The Consumer Credit Counselling Service (CCCS), which offers help and advice to those burdened with debt, said borrowers who turn to loan sharks tend to be those who find themselves excluded from the mainstream banking system and cannot access credit any other way.

A CCCS spokeswoman said: "If you have borrowed money from a loan shark you are under no legal obligation to pay the money back and should contact your local trading standards officers".

Payday loan lenders

The OFT has also cracked down on payday loan lenders, imposing requirements on Safeloans Limited (which trades as Paydayok) today, and warning others they must not misuse direct debit facilities to vary the amount or date of a loan repayment.

Direct debt facilities are used by some payday lenders to give them greater control over the repayment of short-term loans. This means that if a borrower defaults on the loan, the lender can make multiple attempts to take money from the borrower's account without agreeing specific amounts or dates with them.

The OFT believes some lenders use this "continuous authority" as a way to bypass proper checks on a borrower's ability to repay. The OFT is also concerned that taking money from a debtor's account when they are already in difficulty could prevent them from meeting priority debts, such as rent or mortgage payments.

Following the OFT ruling Safeloans Limited, which typically offers same-day loans of £50-£400 on a short-term basis, must only take money from borrowers' accounts on the date or dates set out in the loan agreement, unless otherwise agreed with the borrower in advance.
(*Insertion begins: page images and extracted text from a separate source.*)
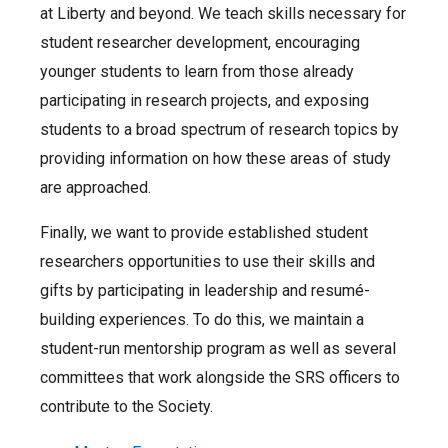
at Liberty and beyond. We teach skills necessary for
student researcher development, encouraging
younger students to learn from those already
participating in research projects, and exposing
students to a broad spectrum of research topics by
providing information on how these areas of study
are approached.
Finally, we want to provide established student
researchers opportunities to use their skills and
gifts by participating in leadership and resumé-
building experiences. To do this, we maintain a
student-run mentorship program as well as several
committees that work alongside the SRS officers to
contribute to the Society.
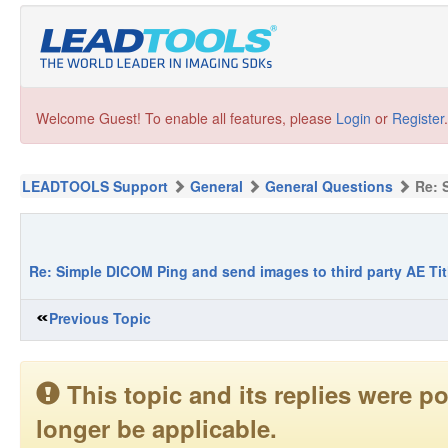
Welcome Guest! To enable all features, please
Login
or
Register
.
LEADTOOLS Support
General
General Questions
Re: 
Re: Simple DICOM Ping and send images to third party AE Tit
Previous Topic
This topic and its replies were
longer be applicable.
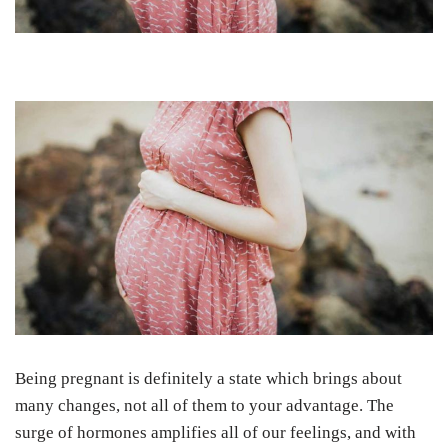
Being pregnant is definitely a state which brings about
many changes, not all of them to your advantage. The
surge of hormones amplifies all of our feelings, and with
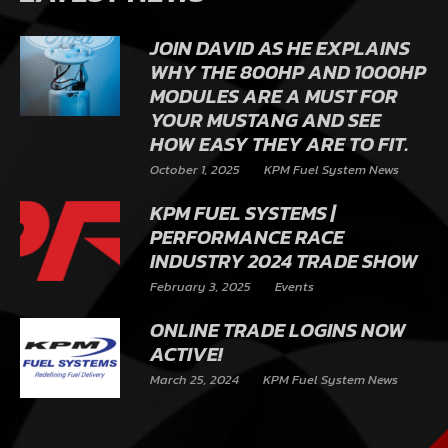
JOIN DAVID AS HE EXPLAINS
WHY THE 800HP AND 1000HP
MODULES ARE A MUST FOR
YOUR MUSTANG AND SEE
HOW EASY THEY ARE TO FIT.
October 1, 2025
KPM Fuel System News
KPM FUEL SYSTEMS |
PERFORMANCE RACE
INDUSTRY 2024 TRADE SHOW
February 3, 2025
Events
ONLINE TRADE LOGINS NOW
ACTIVE!
March 25, 2024
KPM Fuel System News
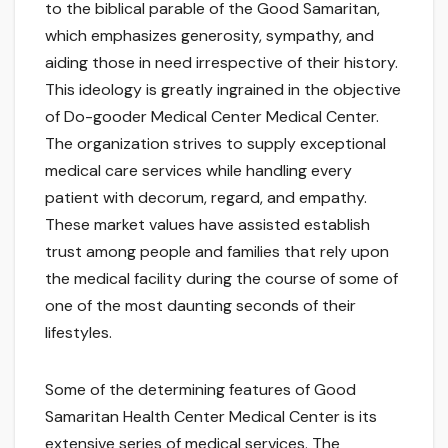
to the biblical parable of the Good Samaritan,
which emphasizes generosity, sympathy, and
aiding those in need irrespective of their history.
This ideology is greatly ingrained in the objective
of Do-gooder Medical Center Medical Center.
The organization strives to supply exceptional
medical care services while handling every
patient with decorum, regard, and empathy.
These market values have assisted establish
trust among people and families that rely upon
the medical facility during the course of some of
one of the most daunting seconds of their
lifestyles.
Some of the determining features of Good
Samaritan Health Center Medical Center is its
extensive series of medical services. The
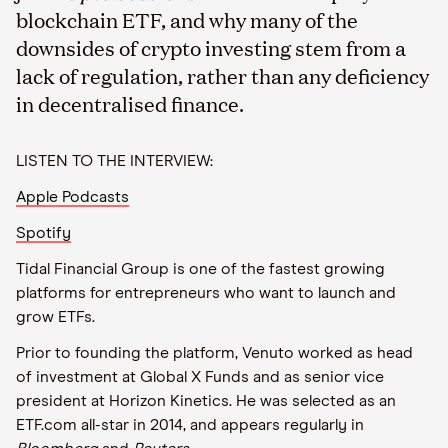
blockchain ETF, and why many of the
downsides of crypto investing stem from a
lack of regulation, rather than any deficiency
in decentralised finance.
LISTEN TO THE INTERVIEW:
Apple Podcasts
Spotify
Tidal Financial Group is one of the fastest growing
platforms for entrepreneurs who want to launch and
grow ETFs.
Prior to founding the platform, Venuto worked as head
of investment at Global X Funds and as senior vice
president at Horizon Kinetics. He was selected as an
ETF.com all-star in 2014, and appears regularly in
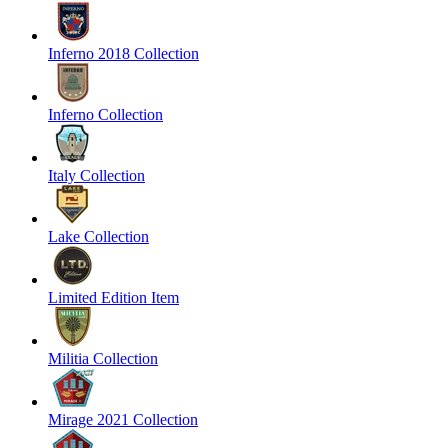
Inferno 2018 Collection
Inferno Collection
Italy Collection
Lake Collection
Limited Edition Item
Militia Collection
Mirage 2021 Collection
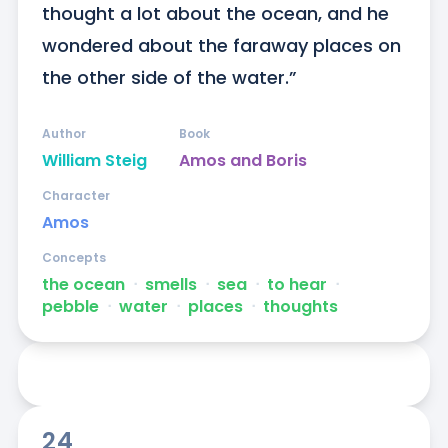
thought a lot about the ocean, and he 
wondered about the faraway places on 
the other side of the water.”
Author
Book
William Steig
Amos and Boris
Character
Amos
Concepts
the ocean
ᐧ
smells
ᐧ
sea
ᐧ
to hear
ᐧ
pebble
ᐧ
water
ᐧ
places
ᐧ
thoughts
24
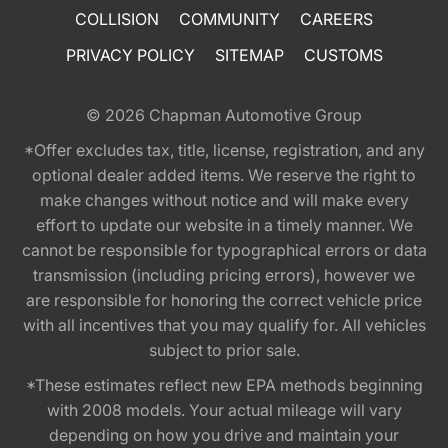
COLLISION
COMMUNITY
CAREERS
PRIVACY POLICY
SITEMAP
CUSTOMS
© 2026
Chapman Automotive Group
*Offer excludes tax, title, license, registration, and any
optional dealer added items. We reserve the right to
make changes without notice and will make every
effort to update our website in a timely manner. We
cannot be responsible for typographical errors or data
transmission (including pricing errors), however we
are responsible for honoring the correct vehicle price
with all incentives that you may qualify for. All vehicles
subject to prior sale.
*These estimates reflect new EPA methods beginning
with 2008 models. Your actual mileage will vary
depending on how you drive and maintain your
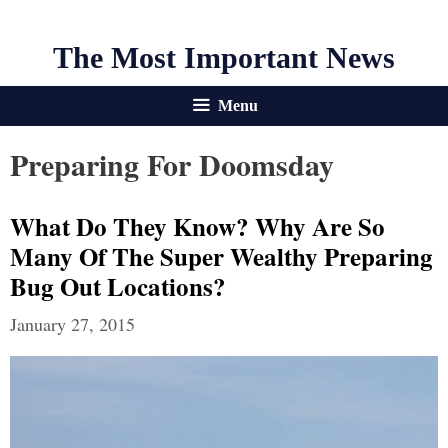
The Most Important News
Menu
Preparing For Doomsday
What Do They Know? Why Are So
Many Of The Super Wealthy Preparing
Bug Out Locations?
January 27, 2015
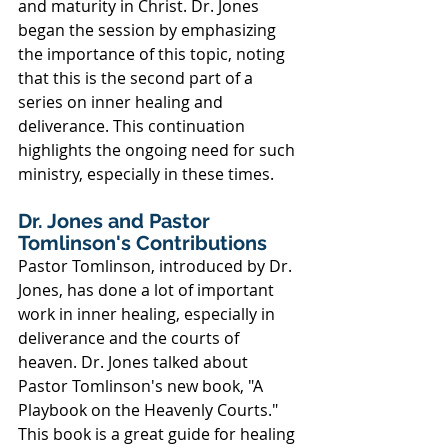
and maturity in Christ. Dr. Jones 
began the session by emphasizing 
the importance of this topic, noting 
that this is the second part of a 
series on inner healing and 
deliverance. This continuation 
highlights the ongoing need for such 
ministry, especially in these times.
Dr. Jones and Pastor 
Tomlinson's Contributions
Pastor Tomlinson, introduced by Dr. 
Jones, has done a lot of important 
work in inner healing, especially in 
deliverance and the courts of 
heaven. Dr. Jones talked about 
Pastor Tomlinson's new book, "A 
Playbook on the Heavenly Courts." 
This book is a great guide for healing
It must also not change repayment amounts unless this has been specifically agreed with the borrower in advance, and it must only take money from an account specifically given to Paydayok for the repayment of that loan.

Failure to comply with requirements could lead to a fine of up to £50,000 per breach, or action to revoke a company's credit licence. The requirements imposed on Safeloans Limited follow similar action announced last month against CIM Technologies Ltd, trading as Toothfairy Finance.

Watson said: "We have made it clear we will not tolerate companies misusing repayment facilities and we will take action to ensure that unfair terms are not used. Those who offer payday loans must do so responsibly and in accordance with the expected standards."